In the zine, Ahmet Sabancı, an internet friend I’ve never met in person, writes from Istanbul, an excerpt from his own newsletter I asked if I could include wholesale in my zine because I couldn’t say it better:

Being hopeful in here or making plans for future is hard. That’s why most of the people I know either plans their way out or makes sure they’ll have escape routes when needed. Organising, acting or planning locally feels like a long suicide plan for most. Life goes on but no one wants it to.
…But there are many people in here and around the world who tries to do and create something better. Wants to keep this strange and weird world as it is and stop the people who wants it mundane and obedient. Maybe we should create Global Frequency for Keeping the World Weird.

The world continues to be difficult in a thousand ways and the project takes almost a year to complete. The reasons are boring: financial, mostly, but I realize also that I’m dragging my feet and I’m not sure why. I discover that  it’s because I don’t have my answer to the question, I still don’t know how or why to make work right now. But I do now have a responsibility: I asked a question, I got 16 responses that need to exist. I print the zines, I mail them and to the authors I write:

“These days I believe even more strongly in tangible objects, events, and people: fragile non-digital things that are complicated, difficult to work with and temporary. There seems a great deal of strength in this sort of effort and the patience it demands (which I admit I’m not particularly good at). But I’m going to try and do a lot more of these things going forward, and in any case I thank you for the privilege of allowing me to collect and hold our thoughts.  Thank you for continuing to build our collective cave of dreams. Thank you for allowing me to help amplify the global frequency of weird.”

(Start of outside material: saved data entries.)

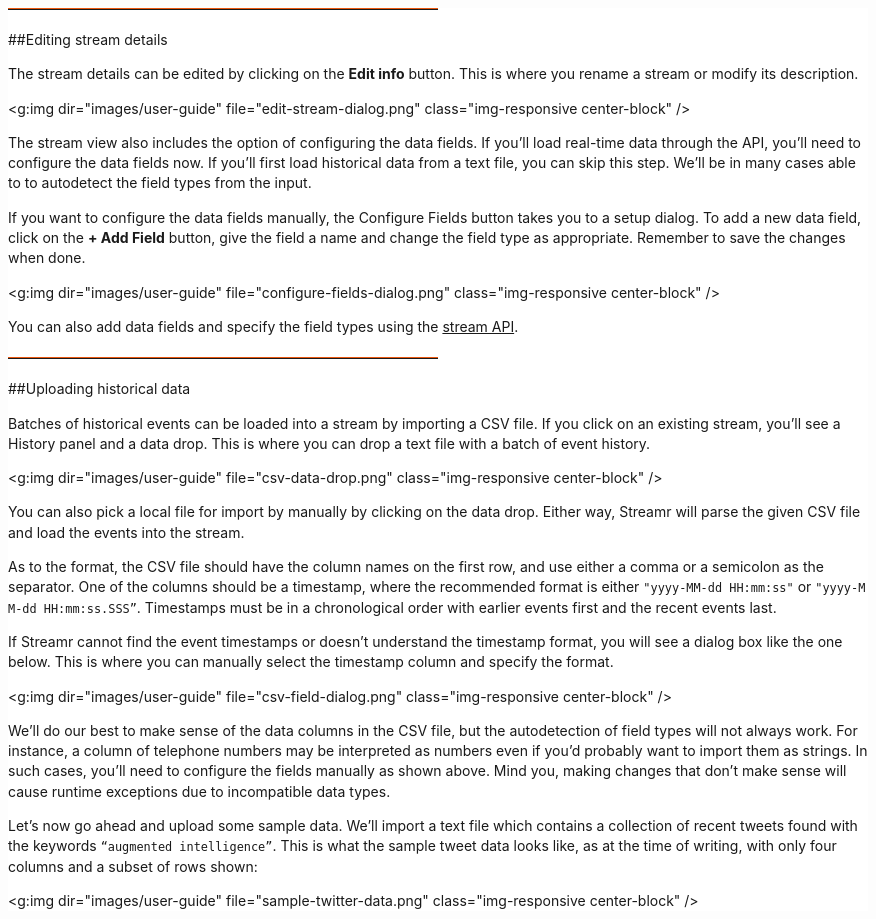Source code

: <hr style="width: 50%; border-top: #E9570F solid 1px;  margin-top: 20px; margin-bottom: 20px">

##Editing stream details

The stream details can be edited by clicking on the **Edit info** button. This is where you rename a stream or modify its description.

<g:img dir="images/user-guide" file="edit-stream-dialog.png" class="img-responsive center-block" />

The stream view also includes the option of configuring the data fields.  If you’ll load real-time data through the API, you’ll need to configure the data fields now.  If you’ll first load historical data from a text file, you can skip this step.  We’ll be in many cases able to to autodetect the field types from the input.

If you want to configure the data fields manually, the Configure Fields button takes you to a setup dialog.  To add a new data field, click on the **+ Add Field** button, give the field a name and change the field type as appropriate.  Remember to save the changes when done.

<g:img dir="images/user-guide" file="configure-fields-dialog.png" class="img-responsive center-block" />

You can also add data fields and specify the field types using the [stream API](#stream-API-reference).

<hr style="width: 50%; border-top: #E9570F solid 1px;  margin-top: 20px; margin-bottom: 20px">

##Uploading historical data

Batches of historical events can be loaded into a stream by importing a CSV file.  If you click on an existing stream, you’ll see a History panel and a data drop.  This is where you can drop a text file with a batch of event history.

<g:img dir="images/user-guide" file="csv-data-drop.png" class="img-responsive center-block" />

You can also pick a local file for import by manually by clicking on the data drop.  Either way, Streamr will parse the given CSV file and load the events into the stream.

As to the format, the CSV file should have the column names on the first row, and use either a comma or a semicolon as the separator.  One of the columns should be a timestamp, where the recommended format is either `"yyyy-MM-dd HH:mm:ss"` or `"yyyy-MM-dd HH:mm:ss.SSS”`.  Timestamps must be in a chronological order with earlier events first and the recent events last.

If Streamr cannot find the event timestamps or doesn’t understand the timestamp format, you will see a dialog box like the one below.  This is where you can manually select the timestamp column and specify the format.

<g:img dir="images/user-guide" file="csv-field-dialog.png" class="img-responsive center-block" />

We’ll do our best to make sense of the data columns in the CSV file, but the autodetection of field types will not always work.  For instance, a column of telephone numbers may be interpreted as numbers even if you’d probably want to import them as strings.  In such cases, you’ll need to configure the fields manually as shown above.  Mind you, making changes that don’t make sense will cause runtime exceptions due to incompatible data types.

Let’s now go ahead and upload some sample data.  We’ll import a text file which contains a collection of recent tweets found with the keywords `“augmented intelligence”`.  This is what the sample tweet data looks like, as at the time of writing, with only four columns and a subset of rows shown:

<g:img dir="images/user-guide" file="sample-twitter-data.png" class="img-responsive center-block" />
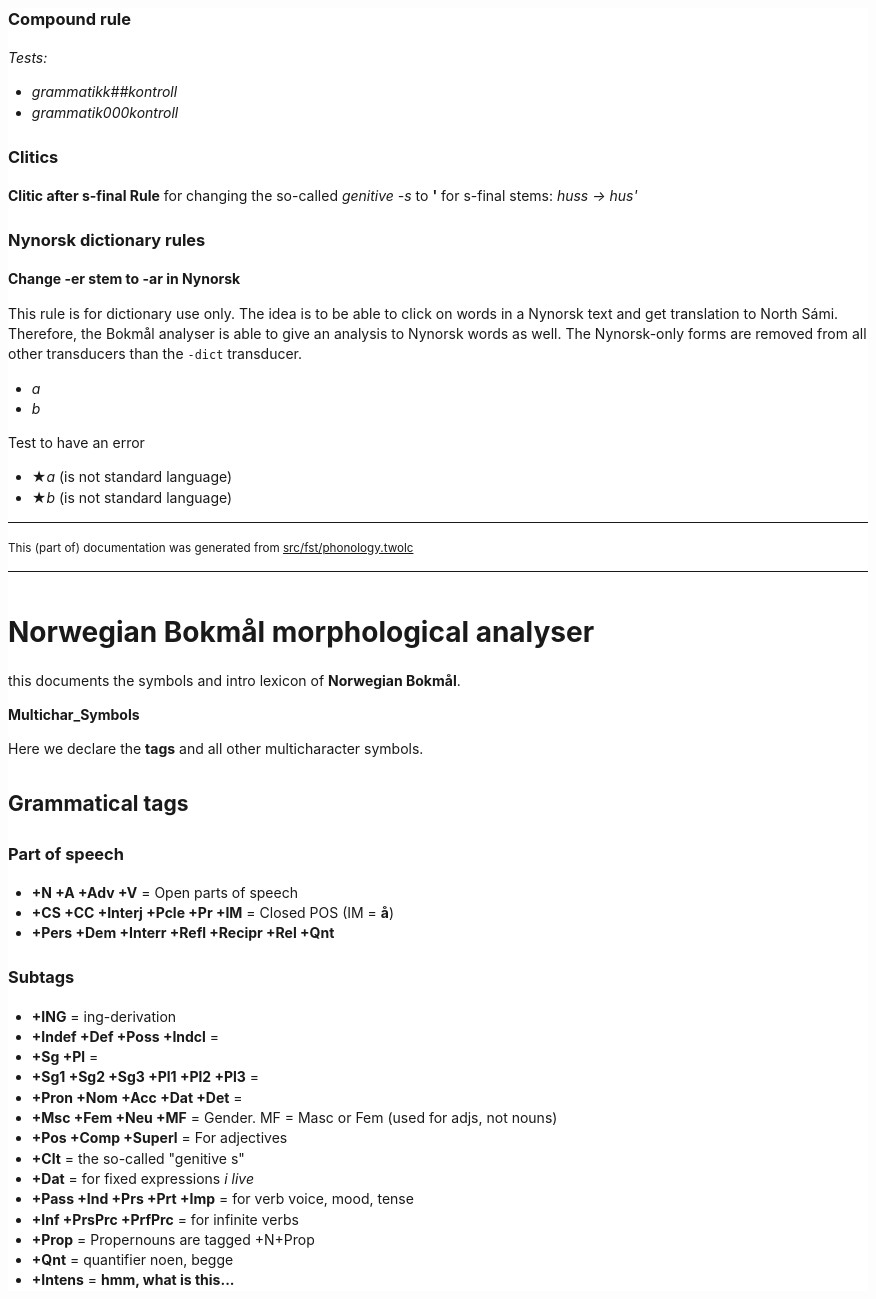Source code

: ### Compound rule

*Tests:*
* *grammatikk##kontroll*
* *grammatik000kontroll*

### Clitics

**Clitic after s-final Rule**  for changing the so-called *genitive -s* to **'** for s-final stems: *huss -> hus'*

### Nynorsk dictionary rules

**Change -er stem to -ar in Nynorsk**  

This rule is for dictionary use only. The idea is to be able to click on words in a Nynorsk text and get translation to North Sámi. Therefore, the Bokmål analyser is able to give an analysis to Nynorsk words as well. The Nynorsk-only forms are removed from all other transducers than the `-dict` transducer.

* *a*
* *b*

Test to have an error
* ★*a* (is not standard language)
* ★*b* (is not standard language)

* * *

<small>This (part of) documentation was generated from [src/fst/phonology.twolc](https://github.com/giellalt/lang-nob/blob/main/src/fst/phonology.twolc)</small>

---


# Norwegian Bokmål morphological analyser                      
this documents the symbols and intro lexicon of **Norwegian Bokmål**.

**Multichar_Symbols** 

Here we declare the **tags** and all other multicharacter symbols.

## Grammatical tags

### Part of speech

- **+N +A +Adv +V** = Open parts of speech
- **+CS +CC +Interj +Pcle +Pr +IM** = Closed POS (IM = **å**)
- **+Pers +Dem +Interr +Refl +Recipr +Rel +Qnt** 

### Subtags

* **+ING** = ing-derivation
* **+Indef +Def +Poss +Indcl** = 
* **+Sg +Pl** = 
* **+Sg1 +Sg2 +Sg3 +Pl1 +Pl2 +Pl3** = 
* **+Pron +Nom +Acc +Dat +Det** = 
* **+Msc +Fem +Neu +MF** = Gender. MF = Masc or Fem (used for adjs, not nouns)
* **+Pos +Comp +Superl** = For adjectives
* **+Clt** = the so-called "genitive s"
* **+Dat** = for fixed expressions *i live*
* **+Pass +Ind +Prs +Prt +Imp** = for verb voice, mood, tense
* **+Inf +PrsPrc +PrfPrc** = for infinite verbs
* **+Prop** = Propernouns are tagged +N+Prop
* **+Qnt** = quantifier noen, begge
* **+Intens** = **hmm, what is this...**
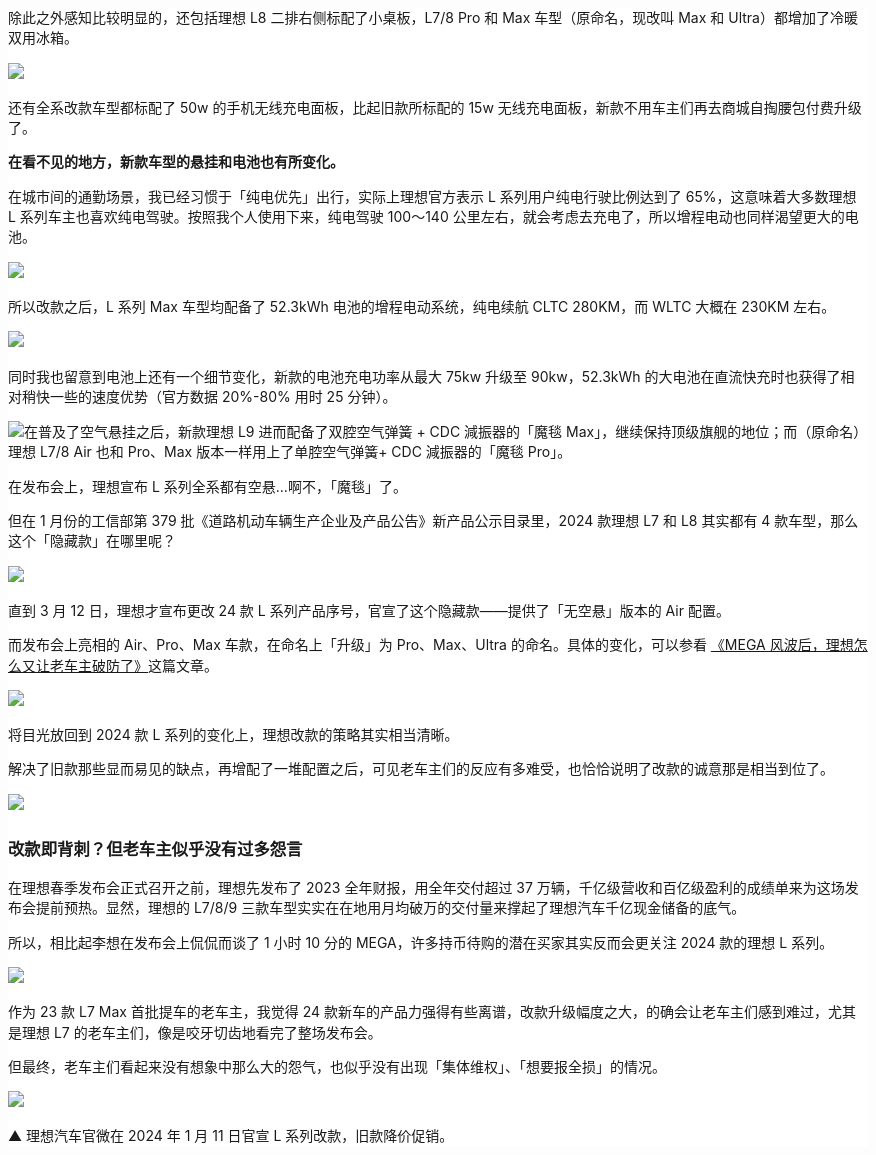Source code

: 除此之外感知比较明显的，还包括理想 L8 二排右侧标配了小桌板，L7/8 Pro 和 Max 车型（原命名，现改叫 Max 和 Ultra）都增加了冷暖双用冰箱。

![](https://proxy-prod.omnivore-image-cache.app/5760x3840,sE89VHeScyNQA7vEpr0OwQ01jonCNtDA78M93LIM502k/https://s3.ifanr.com/wp-content/uploads/2024/03/ban2.jpeg!720)

还有全系改款车型都标配了 50w 的手机无线充电面板，比起旧款所标配的 15w 无线充电面板，新款不用车主们再去商城自掏腰包付费升级了。

**在看不见的地方，新款车型的悬挂和电池也有所变化。**

在城市间的通勤场景，我已经习惯于「纯电优先」出行，实际上理想官方表示 L 系列用户纯电行驶比例达到了 65%，这意味着大多数理想 L 系列车主也喜欢纯电驾驶。按照我个人使用下来，纯电驾驶 100～140 公里左右，就会考虑去充电了，所以增程电动也同样渴望更大的电池。

![](https://proxy-prod.omnivore-image-cache.app/3840x2160,sQl1YwWqL64daW6w5rvxF5LLJxoTcu6XeqEVLL0JrItk/https://s3.ifanr.com/wp-content/uploads/2024/03/chundian.jpeg!720)

所以改款之后，L 系列 Max 车型均配备了 52.3kWh 电池的增程电动系统，纯电续航 CLTC 280KM，而 WLTC 大概在 230KM 左右。

![](https://proxy-prod.omnivore-image-cache.app/3840x2160,swcWfQAFG4F6a20vZ8tpop2BhBQhFTcQVzcTayFg9MrE/https://s3.ifanr.com/wp-content/uploads/2024/03/dabattery.jpeg!720)

同时我也留意到电池上还有一个细节变化，新款的电池充电功率从最大 75kw 升级至 90kw，52.3kWh 的大电池在直流快充时也获得了相对稍快一些的速度优势（官方数据 20%-80% 用时 25 分钟）。

![](https://proxy-prod.omnivore-image-cache.app/3840x2160,s9j-60uIgYaovNy1TiX9uE9bsZeEHwlG0u3HlZn-33Nc/https://s3.ifanr.com/wp-content/uploads/2024/03/motan.jpeg!720)在普及了空气悬挂之后，新款理想 L9 进而配备了双腔空气弹簧 + CDC 減振器的「魔毯 Max」，继续保持顶级旗舰的地位；而（原命名）理想 L7/8 Air 也和 Pro、Max 版本一样用上了单腔空气弹簧+ CDC 減振器的「魔毯 Pro」。

在发布会上，理想宣布 L 系列全系都有空悬…啊不，「魔毯」了。

但在 1 月份的工信部第 379 批《道路机动车辆生产企业及产品公告》新产品公示目录里，2024 款理想 L7 和 L8 其实都有 4 款车型，那么这个「隐藏款」在哪里呢？

![](https://proxy-prod.omnivore-image-cache.app/1488x984,s5fOch99AeCsvadF7SZE-X6Nwmm4GuUsJvA1J7uaEoIE/https://s3.ifanr.com/wp-content/uploads/2024/03/BgHAZ8ZcURK4tm7m.jpg!720)

直到 3 月 12 日，理想才宣布更改 24 款 L 系列产品序号，官宣了这个隐藏款——提供了「无空悬」版本的 Air 配置。

而发布会上亮相的 Air、Pro、Max 车款，在命名上「升级」为 Pro、Max、Ultra 的命名。具体的变化，可以参看 [《MEGA 风波后，理想怎么又让老车主破防了》](https://www.ifanr.com/1577906)这篇文章。

![](https://proxy-prod.omnivore-image-cache.app/3840x2160,sPDOUJGcnlq3JeWVbU5So6Xdy5PUQXBJIjIYO8Q08I80/https://s3.ifanr.com/wp-content/uploads/2024/03/all.jpeg!720)

将目光放回到 2024 款 L 系列的变化上，理想改款的策略其实相当清晰。

解决了旧款那些显而易见的缺点，再增配了一堆配置之后，可见老车主们的反应有多难受，也恰恰说明了改款的诚意那是相当到位了。

![](https://proxy-prod.omnivore-image-cache.app/440x310,sKpSOs4jaIEIpKrsc-ej9KoYl_Rh3XK6reZ0EBjRhP34/https://s3.ifanr.com/wp-content/uploads/2024/03/984378c4339b314b341bd1d2bb04a401.jpg!720)

### 改款即背刺？但老车主似乎没有过多怨言

在理想春季发布会正式召开之前，理想先发布了 2023 全年财报，用全年交付超过 37 万辆，千亿级营收和百亿级盈利的成绩单来为这场发布会提前预热。显然，理想的 L7/8/9 三款车型实实在在地用月均破万的交付量来撑起了理想汽车千亿现金储备的底气。

所以，相比起李想在发布会上侃侃而谈了 1 小时 10 分的 MEGA，许多持币待购的潜在买家其实反而会更关注 2024 款的理想 L 系列。

![](https://proxy-prod.omnivore-image-cache.app/5472x3078,sZ-SFE7qONFGpIJgXKy5gJsn2gt-Ob63dsqQcB1sSxeY/https://s3.ifanr.com/wp-content/uploads/2024/03/liujie.jpeg!720)

作为 23 款 L7 Max 首批提车的老车主，我觉得 24 款新车的产品力强得有些离谱，改款升级幅度之大，的确会让老车主们感到难过，尤其是理想 L7 的老车主们，像是咬牙切齿地看完了整场发布会。

但最终，老车主们看起来没有想象中那么大的怨气，也似乎没有出现「集体维权」、「想要报全损」的情况。

![](https://proxy-prod.omnivore-image-cache.app/1268x716,sdPTDrTTwpFobQ9rOUR8-yMGatC6CfS2kxVKDXK8OPwg/https://s3.ifanr.com/wp-content/uploads/2024/03/gonggoa.png!720)

▲ 理想汽车官微在 2024 年 1 月 11 日官宣 L 系列改款，旧款降价促销。

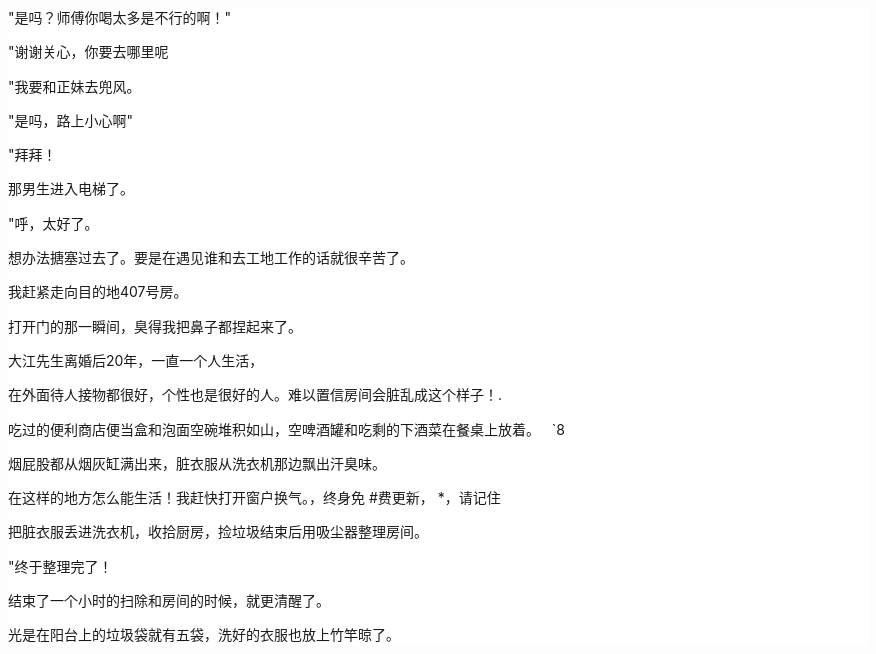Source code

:

"是吗？师傅你喝太多是不行的啊！"



"谢谢关心，你要去哪里呢



"我要和正妹去兜风。



"是吗，路上小心啊"



"拜拜！



那男生进入电梯了。



"呼，太好了。



想办法搪塞过去了。要是在遇见谁和去工地工作的话就很辛苦了。



我赶紧走向目的地407号房。





打开门的那一瞬间，臭得我把鼻子都捏起来了。



大江先生离婚后20年，一直一个人生活，



在外面待人接物都很好，个性也是很好的人。难以置信房间会脏乱成这个样子！.



吃过的便利商店便当盒和泡面空碗堆积如山，空啤酒罐和吃剩的下酒菜在餐桌上放着。   `8



烟屁股都从烟灰缸满出来，脏衣服从洗衣机那边飘出汗臭味。



在这样的地方怎么能生活！我赶快打开窗户换气。，终身免 #费更新， *，请记住



把脏衣服丢进洗衣机，收拾厨房，捡垃圾结束后用吸尘器整理房间。



"终于整理完了！



结束了一个小时的扫除和房间的时候，就更清醒了。



光是在阳台上的垃圾袋就有五袋，洗好的衣服也放上竹竿晾了。
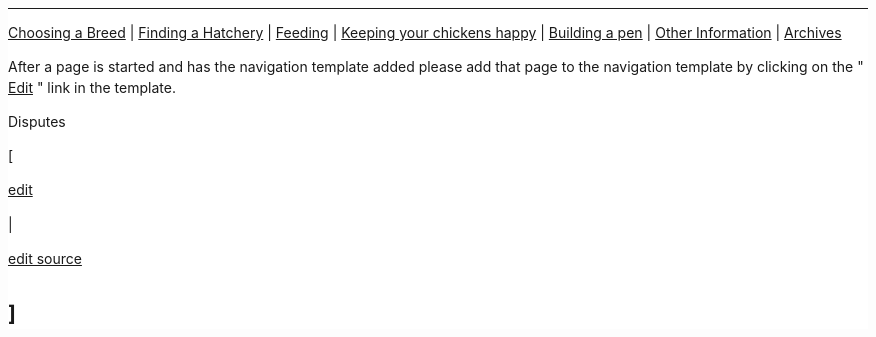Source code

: 


---



[Choosing a Breed](/wiki/Talk:Raising_Chickens/Choosing_a_breed "Talk:Raising Chickens/Choosing a breed") 
 |
 [Finding a Hatchery](/wiki/Talk:Raising_Chickens/Finding_a_Hatchery "Talk:Raising Chickens/Finding a Hatchery") 
 |
 [Feeding](/wiki/Talk:Raising_Chickens/Feeding "Talk:Raising Chickens/Feeding") 
 |
 [Keeping your chickens happy](/wiki/Talk:Raising_Chickens/Keeping_your_chickens_happy "Talk:Raising Chickens/Keeping your chickens happy") 
 |
 [Building a pen](/wiki/Talk:Raising_Chickens/Building_a_Pen "Talk:Raising Chickens/Building a Pen") 
 |
 [Other Information](/wiki/Talk:Raising_Chickens/Other_information "Talk:Raising Chickens/Other information") 
 |
 [Archives](/wiki/Talk:Raising_Chickens/archives "Talk:Raising Chickens/archives") 






  

 After a page is started and has the navigation template added please add that page to the navigation template by clicking on the "
 [Edit](https://en.wikibooks.org/w/index.php?title=Template:Raising_Chickens_Discussion&action=edit) 
 " link in the template.
 




 Disputes
 


 [
 
[edit](/w/index.php?title=Raising_Chickens/Editing_Instructions&veaction=edit&section=T-3 "Edit section: Disputes") 

 |
 
[edit source](/w/index.php?title=Raising_Chickens/Editing_Instructions&action=edit&section=T-3 "Edit section: Disputes") 

 ]
-----------------------------------------------------------------------------------------------------------------------------------------------------------------------------------------------------------------------------------------------------------------------------
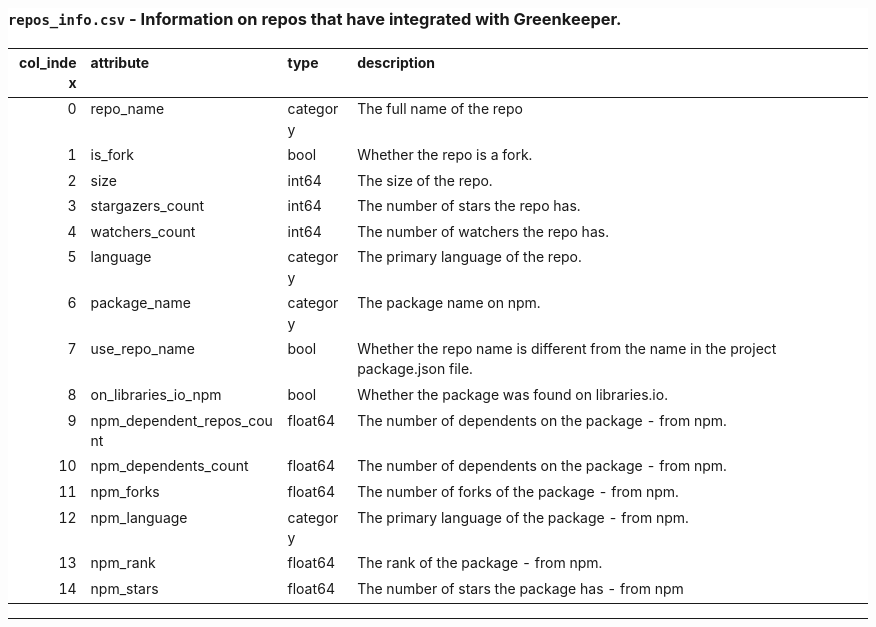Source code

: 
### `repos_info.csv` - Information on repos that have integrated with Greenkeeper.

|   col_index | attribute                 | type     | description                                                                        |
|------------:|:--------------------------|:---------|:-----------------------------------------------------------------------------------|
|           0 | repo_name                 | category | The full name of the repo                                                          |
|           1 | is_fork                   | bool     | Whether the repo is a fork.                                                        |
|           2 | size                      | int64    | The size of the repo.                                                              |
|           3 | stargazers_count          | int64    | The number of stars the repo has.                                                  |
|           4 | watchers_count            | int64    | The number of watchers the repo has.                                               |
|           5 | language                  | category | The primary language of the repo.                                                  |
|           6 | package_name              | category | The package name on npm.                                                           |
|           7 | use_repo_name             | bool     | Whether the repo name is different from the name in the project package.json file. |
|           8 | on_libraries_io_npm       | bool     | Whether the package was found on libraries.io.                                     |
|           9 | npm_dependent_repos_count | float64  | The number of dependents on the package - from npm.                                |
|          10 | npm_dependents_count      | float64  | The number of dependents on the package - from npm.                                |
|          11 | npm_forks                 | float64  | The number of forks of the package - from npm.                                     |
|          12 | npm_language              | category | The primary language of the package - from npm.                                    |
|          13 | npm_rank                  | float64  | The rank of the package - from npm.                                                |
|          14 | npm_stars                 | float64  | The number of stars the package has - from npm                                     |
---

Around this time I am asked to think about giving a talk at my friends birthday party, which is also a conference. I tell my friend that I can’t give a talk, my head isn’t nearly coherent enough.

I change my mind.

I tell my friend that I’ve changed my mind, I’ll talk about memory and zines.

I don’t know how to do this.

I fly to Finland for dinner. This is the back in the time when we flew. I write the talk in a hotel room. This is back in the time when we stayed in hotels. I have something ready in time for breakfast. This is the time when we shared a room when we had something to share.

I cry through it.

I write about it, in circles, for years.

Time slips, I still have no idea what I’m doing. I still can’t make art, and I can’t seem to make a career either, but I do remember a time when these things made sense, and when the links felt strong and solid and the voices clear and we all weren’t so goddamned tired. I remember a timeline in some kind of order. You put the sound waves in one side of the tube and they were suspended, fragile and liquid and poisonous, but beautiful. Connect the end to the beginning and it loops, and we’re all still here, threaded together on the Global Frequency of Weird. I remember everyone I’ve lost. I remember all the useless things. I remember a network much stronger than the one we think we know now. I remember a network made of people.

Lausanne, Midsummer, in the year of the plague and the uprising, August 2020.